It was also, of course, a flight. None of the four, it seems, could wait to leave their birthplace. "There was almost a willed torpor about Australia," said the writer Thomas Keneally of those times, "which these brilliant children wanted to escape."

The only person to contradict this assessment was Jacobson, who arrived in Australia in the early 1960s, just as his four subjects were leaving. For him it was a place of liberation, "egalitarian and brave". The University of Sydney, where Jacobson taught, was "a seething cauldron of belligerence", which he loved. Clive James recognised how much he and the others owed to the place they fled. "We came from a blessed land at a blessed time."

Jacobson sought escape from stultifying English conformity in Australia, and found it. Greer, James, Humphries and Hughes, however, were looking for a bigger stage in which to make mischief. They found it in Britain. Robert Hughes went to Venice first, to look at the art he knew so well but had never seen. Greer and James pitched up in Cambridge, where they both auditioned for Footlights, when it was run by Eric Idle (Greer did a striptease that took her from a nun's habit down to a wet suit and flippers; it must have taken her ages to get ready). Humphries was in London playing Dame Edna Everage at the Establishment Club. John Betjeman liked the act – apparently that was one way to get discovered in the 1960s.
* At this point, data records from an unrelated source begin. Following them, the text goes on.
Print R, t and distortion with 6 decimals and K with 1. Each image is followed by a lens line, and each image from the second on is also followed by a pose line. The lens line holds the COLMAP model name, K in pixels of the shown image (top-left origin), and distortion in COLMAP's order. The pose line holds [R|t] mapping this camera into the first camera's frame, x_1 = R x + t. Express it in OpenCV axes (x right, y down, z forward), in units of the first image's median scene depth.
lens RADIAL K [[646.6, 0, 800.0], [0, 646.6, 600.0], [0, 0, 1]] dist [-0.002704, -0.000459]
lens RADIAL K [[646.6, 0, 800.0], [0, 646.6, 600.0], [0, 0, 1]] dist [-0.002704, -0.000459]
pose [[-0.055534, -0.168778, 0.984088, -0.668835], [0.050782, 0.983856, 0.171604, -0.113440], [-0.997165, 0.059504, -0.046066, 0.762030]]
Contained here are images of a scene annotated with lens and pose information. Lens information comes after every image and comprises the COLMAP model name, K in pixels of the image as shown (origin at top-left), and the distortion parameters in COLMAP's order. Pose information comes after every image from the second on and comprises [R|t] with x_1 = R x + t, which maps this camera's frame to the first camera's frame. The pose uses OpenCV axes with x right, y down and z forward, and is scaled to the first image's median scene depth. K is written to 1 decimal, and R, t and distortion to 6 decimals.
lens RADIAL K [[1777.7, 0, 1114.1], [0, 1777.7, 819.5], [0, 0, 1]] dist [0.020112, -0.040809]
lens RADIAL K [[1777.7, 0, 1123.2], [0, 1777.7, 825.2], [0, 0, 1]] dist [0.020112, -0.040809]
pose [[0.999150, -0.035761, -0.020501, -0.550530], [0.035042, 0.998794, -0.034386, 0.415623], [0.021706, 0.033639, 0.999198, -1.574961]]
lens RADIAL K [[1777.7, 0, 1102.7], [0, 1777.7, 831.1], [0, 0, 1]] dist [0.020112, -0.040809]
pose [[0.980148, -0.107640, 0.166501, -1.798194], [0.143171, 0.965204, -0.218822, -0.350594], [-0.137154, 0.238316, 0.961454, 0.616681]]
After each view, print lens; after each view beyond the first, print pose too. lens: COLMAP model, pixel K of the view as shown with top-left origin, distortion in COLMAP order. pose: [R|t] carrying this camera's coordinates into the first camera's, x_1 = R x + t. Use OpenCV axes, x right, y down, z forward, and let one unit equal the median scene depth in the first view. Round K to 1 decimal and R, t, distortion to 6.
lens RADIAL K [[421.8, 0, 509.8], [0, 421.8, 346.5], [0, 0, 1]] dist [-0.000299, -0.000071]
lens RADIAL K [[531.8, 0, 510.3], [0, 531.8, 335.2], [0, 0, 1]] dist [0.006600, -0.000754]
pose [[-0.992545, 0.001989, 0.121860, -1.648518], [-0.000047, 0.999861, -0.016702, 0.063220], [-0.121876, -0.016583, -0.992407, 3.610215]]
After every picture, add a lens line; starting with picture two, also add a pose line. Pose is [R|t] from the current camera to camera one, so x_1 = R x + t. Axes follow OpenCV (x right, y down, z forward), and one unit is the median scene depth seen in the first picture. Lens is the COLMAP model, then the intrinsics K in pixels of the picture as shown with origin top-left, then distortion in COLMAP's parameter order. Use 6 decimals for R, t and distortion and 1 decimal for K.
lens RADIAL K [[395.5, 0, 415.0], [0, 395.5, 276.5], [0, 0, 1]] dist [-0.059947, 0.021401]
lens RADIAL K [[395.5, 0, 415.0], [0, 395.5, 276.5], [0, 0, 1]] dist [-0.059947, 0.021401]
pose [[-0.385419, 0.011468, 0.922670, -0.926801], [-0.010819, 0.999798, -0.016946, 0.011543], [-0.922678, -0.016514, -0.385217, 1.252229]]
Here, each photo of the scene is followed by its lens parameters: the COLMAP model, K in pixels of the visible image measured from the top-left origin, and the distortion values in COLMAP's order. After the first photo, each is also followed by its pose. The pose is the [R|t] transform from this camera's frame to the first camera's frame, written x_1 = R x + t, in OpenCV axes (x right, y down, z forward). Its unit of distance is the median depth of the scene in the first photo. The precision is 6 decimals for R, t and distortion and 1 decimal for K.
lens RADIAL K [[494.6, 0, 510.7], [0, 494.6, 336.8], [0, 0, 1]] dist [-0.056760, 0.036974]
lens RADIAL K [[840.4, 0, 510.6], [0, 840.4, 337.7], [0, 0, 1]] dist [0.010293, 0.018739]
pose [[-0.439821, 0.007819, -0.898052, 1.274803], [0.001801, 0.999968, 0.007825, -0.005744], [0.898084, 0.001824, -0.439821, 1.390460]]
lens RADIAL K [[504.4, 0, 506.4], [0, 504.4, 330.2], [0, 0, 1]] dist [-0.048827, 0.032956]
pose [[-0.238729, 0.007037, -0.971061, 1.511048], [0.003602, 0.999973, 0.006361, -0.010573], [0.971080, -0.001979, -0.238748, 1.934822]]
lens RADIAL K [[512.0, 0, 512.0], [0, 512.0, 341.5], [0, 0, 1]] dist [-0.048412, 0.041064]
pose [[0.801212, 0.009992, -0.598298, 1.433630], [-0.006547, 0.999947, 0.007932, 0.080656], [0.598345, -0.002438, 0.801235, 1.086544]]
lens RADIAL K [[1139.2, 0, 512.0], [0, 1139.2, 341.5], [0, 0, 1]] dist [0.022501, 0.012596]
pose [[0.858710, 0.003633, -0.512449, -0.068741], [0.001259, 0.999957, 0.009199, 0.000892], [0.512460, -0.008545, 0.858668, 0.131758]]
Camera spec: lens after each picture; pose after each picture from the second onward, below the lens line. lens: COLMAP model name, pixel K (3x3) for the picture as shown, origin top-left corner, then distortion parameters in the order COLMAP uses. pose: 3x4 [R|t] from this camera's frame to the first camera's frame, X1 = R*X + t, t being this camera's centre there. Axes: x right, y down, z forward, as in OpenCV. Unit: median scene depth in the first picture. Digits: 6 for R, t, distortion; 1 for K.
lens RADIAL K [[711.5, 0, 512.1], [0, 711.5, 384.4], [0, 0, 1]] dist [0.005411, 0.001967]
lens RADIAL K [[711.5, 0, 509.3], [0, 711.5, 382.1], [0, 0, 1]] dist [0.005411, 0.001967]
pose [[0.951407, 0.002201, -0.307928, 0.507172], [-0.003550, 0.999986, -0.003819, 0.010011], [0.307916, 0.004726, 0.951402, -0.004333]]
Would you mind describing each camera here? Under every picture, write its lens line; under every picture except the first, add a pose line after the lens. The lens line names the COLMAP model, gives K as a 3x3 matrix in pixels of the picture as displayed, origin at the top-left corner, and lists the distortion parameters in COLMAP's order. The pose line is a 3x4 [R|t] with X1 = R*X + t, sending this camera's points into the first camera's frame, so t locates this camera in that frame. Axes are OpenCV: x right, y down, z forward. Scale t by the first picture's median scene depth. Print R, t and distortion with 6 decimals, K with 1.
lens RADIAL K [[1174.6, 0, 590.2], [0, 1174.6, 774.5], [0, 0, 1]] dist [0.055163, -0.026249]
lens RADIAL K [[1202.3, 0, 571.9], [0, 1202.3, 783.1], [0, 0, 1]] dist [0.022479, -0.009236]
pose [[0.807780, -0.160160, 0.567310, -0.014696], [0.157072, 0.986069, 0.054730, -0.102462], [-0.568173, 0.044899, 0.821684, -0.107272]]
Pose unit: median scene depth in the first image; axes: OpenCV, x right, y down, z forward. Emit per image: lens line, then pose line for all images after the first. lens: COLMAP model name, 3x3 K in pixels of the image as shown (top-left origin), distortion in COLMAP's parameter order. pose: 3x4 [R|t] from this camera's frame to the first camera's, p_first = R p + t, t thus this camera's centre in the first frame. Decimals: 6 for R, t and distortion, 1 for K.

All four of theses rebels are worthy subjects for TV biography, and it was up to this programme to make the case for lumping them together. What did they all have in common? The broadcaster Phillip Adams theorised that they had all been squeezed into genius by the sheer weight of Australia's suburban dullness. "The pressure of boredom produced intellectual diamonds in the likes of Humphries and his collaborators," he said.

Above all, Jacobson said, they shared a daunting facility with words, a carefree precision alloyed with their native land's exuberant vulgarity. It fell to Greer to provide an example of the latter, speaking of someone so generous that "he'd give you his arsehole and shit through his ribs". "It's almost metaphysical," she said.

It was a fair summing up of a particular moment (there's more to come; this is part one of two), enlivened by old footage and the fact that three of the four rebels are still around (Hughes died in 2012) to offer necessary perspective, and odd memories. A particular favourite was Humphries' image of expats flocking from Earls Court to the reading room at Australia House "to get the news about the royal family" from Australian magazines.

From Commonwealth on Film (BBC4), a voyage in the other direction: "I'm a motor mechanic," says a man to a woman standing beside an "Immigration Enquiries" sign. "If I go to Australia, can I be sure of work?" "I'm sure you can't fail," says the woman. "There's plenty of work in Australia for a skilled man." This archive footage, spanning decades and continents and boiled down to four half hours, is sometimes stilted but always arresting. This first instalment focused on work. Here is an Outback "road train" driver telling Alan Whicker that he fends off boredom on the long journeys by reading at the wheel. On the straight roads, he says, he can go for two or three minutes without looking up from his book.

Then we see the "port boys" of Accra, open boat rowers who have a dangerous monopoly on loading and unloading ships in Ghana's then-harbourless capital. Once they've negotiated the surf, they carry everything – passengers included – to shore on their backs. In most cases, the film-makers seemed to sense they were recording a vanishing world. At the time it must have seemed remarkable that people still lived the way they did in these far-flung outposts. Now it seems remarkable that anyone ever lived that way. I often associate the word "Commonwealth" with being bored rigid, but I was spellbound, from beginning to end.